Early last April, Bank of Scotland released a survey of 100 companies in the oil and gas industry.

In those spring days, the talk was of 39,000 jobs being created over two years and of international expansion. If firms had a problem, it was a skills shortage. Back then, Brent crude futures contracts were trading at $107; yesterday, the barrel price was $64.88.

When the collapse began, George Osborne acquired the habit of saying it was good news for consumers. The Chancellor was right, but only up to a point. The United Kingdom industry, centred on the North Sea, is also an employer of fundamental importance to Scotland and to the wider country. Even its diminished tax revenues still count for something on the Treasury's books.

Before falling prices began to lay waste to jobs and investment plans, Oil & Gas UK estimated that 440,000 people depended directly or indirectly on the industry for their livelihoods. Scotland's share was reckoned to be 45 per cent of the total. If there is a crisis now, the economic and human consequences are of a scale that demands responses from governments in London and Edinburgh.

The 22nd Oil and Gas Survey from Aberdeen & Grampian Chamber of Commerce should set alarm bells ringing in Holyrood and Westminster. Sixty seven per cent of operators have been forced to cancel projects. Confidence and activity levels are at historically low levels. Seventy per cent of firms surveyed have seen the value of exploration fall. Barely one in five contractors is working at or above "optimum" levels.

Investment intentions are meanwhile cautious, at best. There is a diminishing degree of confidence in "international activities". Decommissioning work provides relief but that is, of itself, the mark of an industry in difficulties. The picture is gloomy.

Mr Osborne would no doubt respond that he was alert to problems and acted accordingly. Once again, the Chancellor is partly right. The £1.3 billion package announced in his Budget was welcomed, but it came only after intense lobbying from the industry and the Scottish National Party administration in Edinburgh. It was a remedy, in any case, for problems caused by one Mr Osborne.

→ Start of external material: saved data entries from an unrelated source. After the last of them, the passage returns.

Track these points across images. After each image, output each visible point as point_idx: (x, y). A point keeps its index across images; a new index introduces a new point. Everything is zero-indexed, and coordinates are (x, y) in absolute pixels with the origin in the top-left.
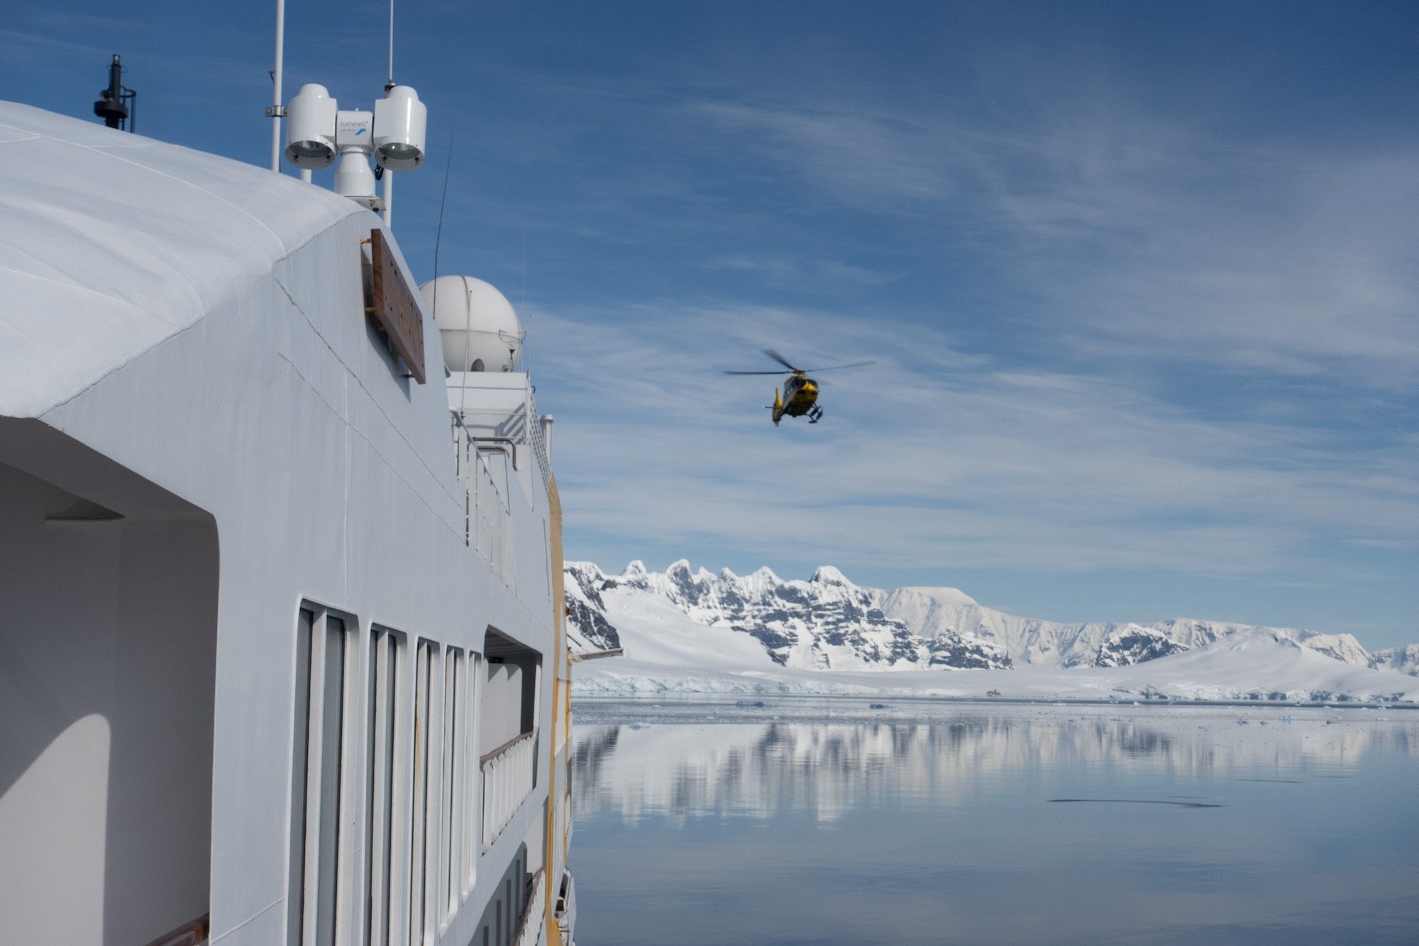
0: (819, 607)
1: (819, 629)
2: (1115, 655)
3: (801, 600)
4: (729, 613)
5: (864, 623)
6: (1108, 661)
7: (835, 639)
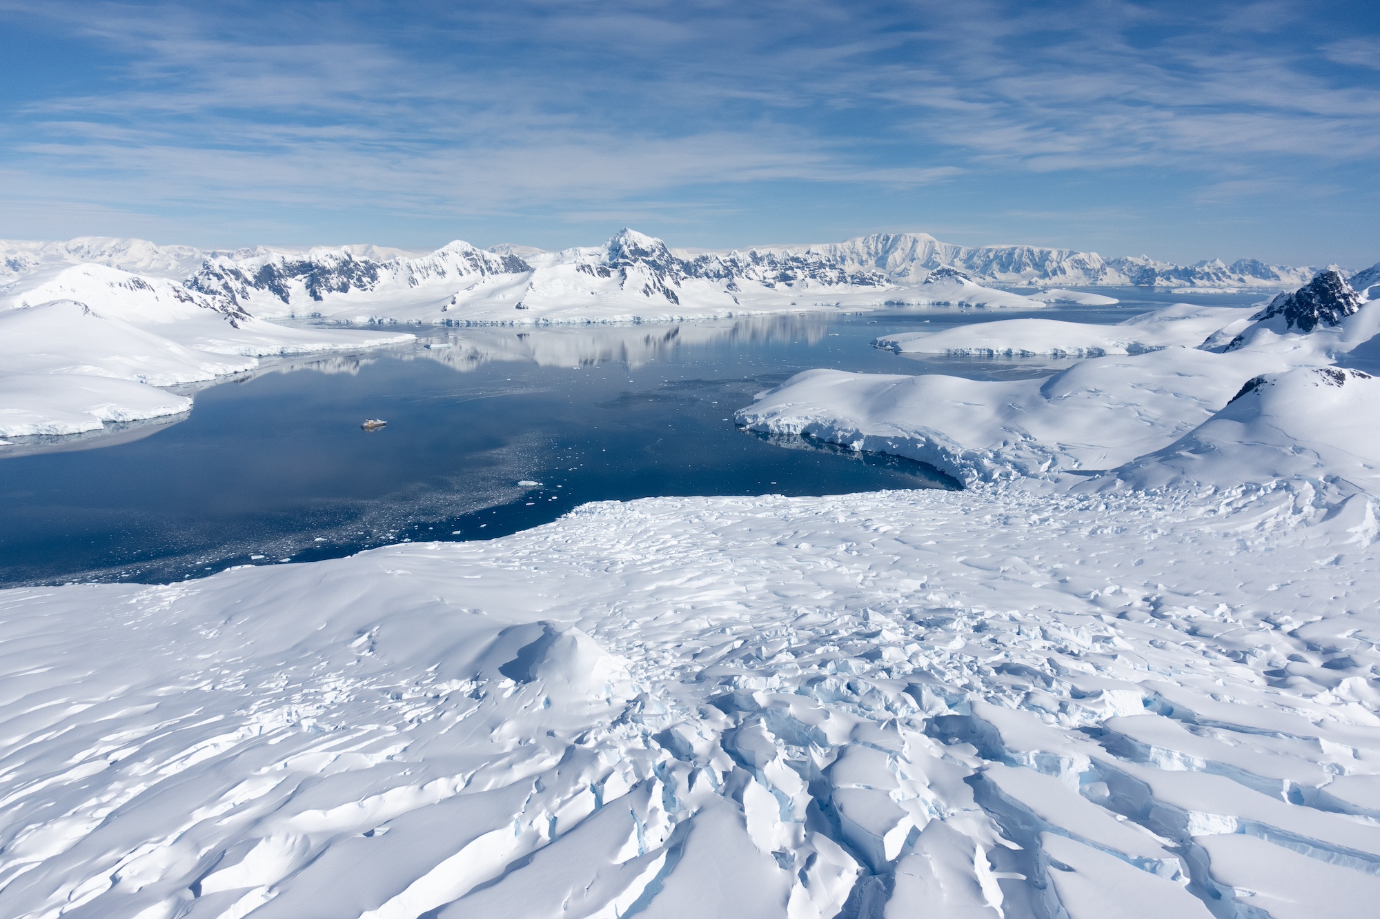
0: (808, 264)
1: (807, 273)
2: (933, 277)
3: (801, 262)
4: (771, 268)
5: (828, 269)
6: (930, 280)
7: (813, 276)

In March, he cut petroleum revenue tax from 50 per cent to 35 per cent and reduced supplementary corporation tax from 30 per cent to 20 per cent. This was the same Chancellor, however, who had helped himself to a £2bn windfall in 2011 by raising the latter tax from 20 per cent to 32 per cent (later reduced to 30 per cent). Between 2011 and 2013 production fell sharply and new exploration slowed almost to a halt. Tax revenues of £10.9bn in 2011/12 were down to £4.7bn in 2013/14.

Clearly, a collapsing price has been paramount. It can be argued, nevertheless, that in his Budget Mr Osborne was repairing damage for which he was responsible. Since his petroleum revenue tax cut does not take effect until next year, there is good reason to say he should be doing more, and doing it now, if issues raised by the Aberdeen & Grampian Chamber are to be addressed.

Things move fast in the energy industry, as the fall in prices reminded us. Chancellors who preach the need for stability and certainty must also be quick off the mark.